- _Exercise set_:
A) Retype the passage from the Boston Tea Party article that starts at the words "What Was the Boston Tea Party?" and ends after the words "own private army.".
B) Answer these questions using the Boston Tea Party article:
(i) On what date did the Boston Tea Party take place?
(ii) In what decade did the East India Company collapse?
(iii) Which act did the East India Company convince Parliament to pass?
C) Continue the Boston Tea Party article from its last sentence.

- _Supplied passage_:
-- Opening Marker --
Way back in grade school, you probably learned about the Boston Tea Party that took place on December 16, 1773. It may have come up a few other times during your schooling, and then you likely never thought about it again. But hey, a discussion of what led to the American Revolution is pretty important. And regardless, protesting normally makes for a healthy civil society. So what was the Boston Tea Party exactly? And who actually celebrated?
What Was the Boston Tea Party?
Most people know that the Boston Tea Party was a conflict between the Thirteen American Colonies and Great Britain. But more specifically, it was people from the city of Boston against the British East India Company.
Fun fact: At some point, the East India Company was just referred to as “The Company”, giving you a sense for just how important it was.
More on the East India Company
The East India Company is our first foray into dystopian megacorporations. Before they collapsed in the 1870s, they had the full support of the British Monarchy. We’re talking about the military, finances, the works. Even outside of that the EIC (they sound more dystopian this way) had their own private army.
Formed in 1600, the company was chartered by Queen Elizabeth I because she wanted England to get more involved in some sweet trade with Asia. This was mostly because East India Companies were operating for France, Spain, Portugal, and the Netherlands. So needless to say, England was feeling pretty left out.
Early on, the EIC wasn’t very profitable, so England kept them afloat until they became a global juggernaut with control over a lot of economies. Heck, both India and America had revolutions as a direct result of the EIC.
Heading into the Boston Tea Party the EIC had exerted a lot of control over various territories. For starters, America.
With a handful of those territories in active rebellion with the EIC, they were losing finances. After they had caused a famine in India and created a lot of social unrest, the EIC was also causing Britain to bleed money. There was also the fact that the EIC was stagnating in trade and were in a terrible downward spiral.
Basically, the EIC had controlled and ruined so many countries they had started breaking Britain’s economy.
The Tea Act
Of course, the EIC was the darling child corporation of Britain. With so much influence in British Parliament, the EIC somehow managed to convince Parliament into passing the 1773 Tea Act.
-- Closing Marker --
- _Dataset content_:
-- Opening Marker --
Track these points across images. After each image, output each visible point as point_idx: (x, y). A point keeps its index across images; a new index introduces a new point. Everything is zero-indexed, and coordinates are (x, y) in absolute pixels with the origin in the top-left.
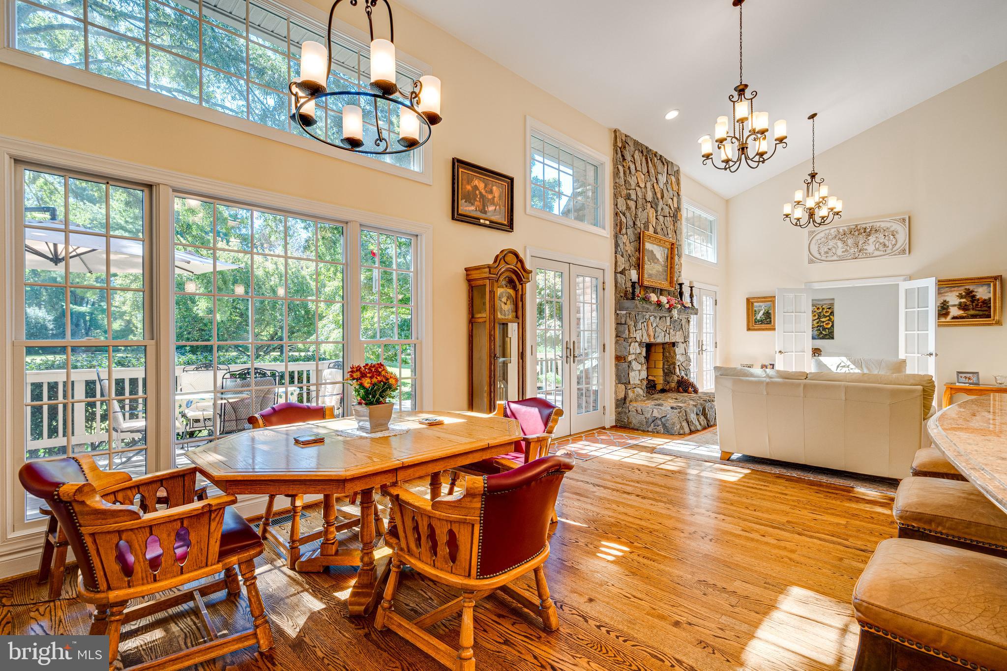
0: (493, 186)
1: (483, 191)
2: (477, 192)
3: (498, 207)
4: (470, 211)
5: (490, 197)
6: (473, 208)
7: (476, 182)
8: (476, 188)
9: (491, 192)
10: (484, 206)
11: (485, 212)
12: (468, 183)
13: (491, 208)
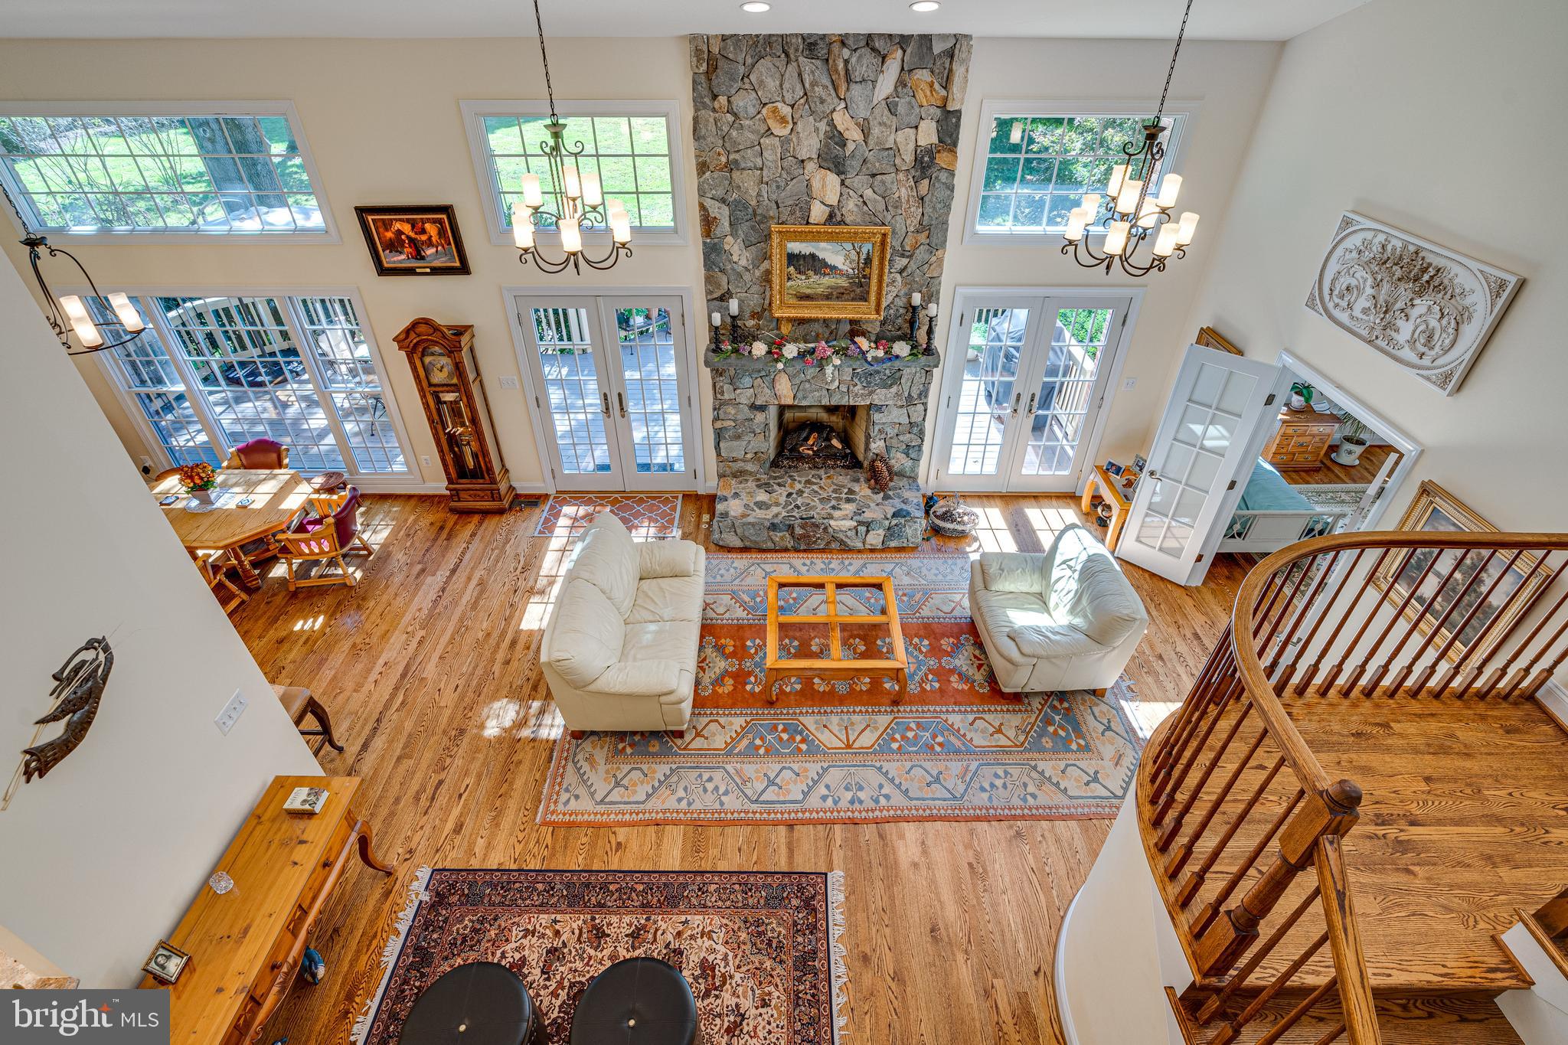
0: (423, 224)
1: (412, 234)
2: (403, 237)
3: (440, 248)
4: (400, 262)
5: (424, 238)
6: (403, 257)
7: (397, 226)
8: (400, 232)
9: (423, 231)
10: (418, 252)
11: (423, 258)
12: (387, 230)
13: (430, 251)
-- Closing Marker --
- _Answer list_:
A)
What Was the Boston Tea Party?
Most people know that the Boston Tea Party was a conflict between the Thirteen American Colonies and Great Britain. But more specifically, it was people from the city of Boston against the British East India Company.
Fun fact: At some point, the East India Company was just referred to as “The Company”, giving you a sense for just how important it was.
More on the East India Company
The East India Company is our first foray into dystopian megacorporations. Before they collapsed in the 1870s, they had the full support of the British Monarchy. We’re talking about the military, finances, the works. Even outside of that the EIC (they sound more dystopian this way) had their own private army.

B)
(i) December 16, 1773
(ii) The 1870s
(iii) The 1773 Tea Act

C)
Thanks to everyone hating Britain and the EIC in America, a large amount of tea started getting smuggled from the Dutch. Like 85%+ of American tea was being smuggled in instead of being bought from the Brits. Which is a lot of money not going back to the Crown.
So to funnel money back to the EIC, the EIC was permitted to export their tea directly to America (via the Tea Act), as well as forcing American colonists to pay for it.
At the same time, the Townshend Acts were still in effect, meaning all imports were taxed. So with exclusive tea import rights granted to the EIC, the colonists had to essentially pay taxes to rescue a company they already hated.
Taxation Without Representation
You’re probably wondering how we made it this far into the post without mentioning “taxation without representation.” So let’s talk about it now.
Yes, the colonists were upset about the taxes themselves and their implementation, but they actually had an even bigger issue. These taxes levied by the British were done completely independent of the American colonists. The colonists simply wanted elected representatives to head over to Parliament. Basically, the colonists wanted a foot in the door.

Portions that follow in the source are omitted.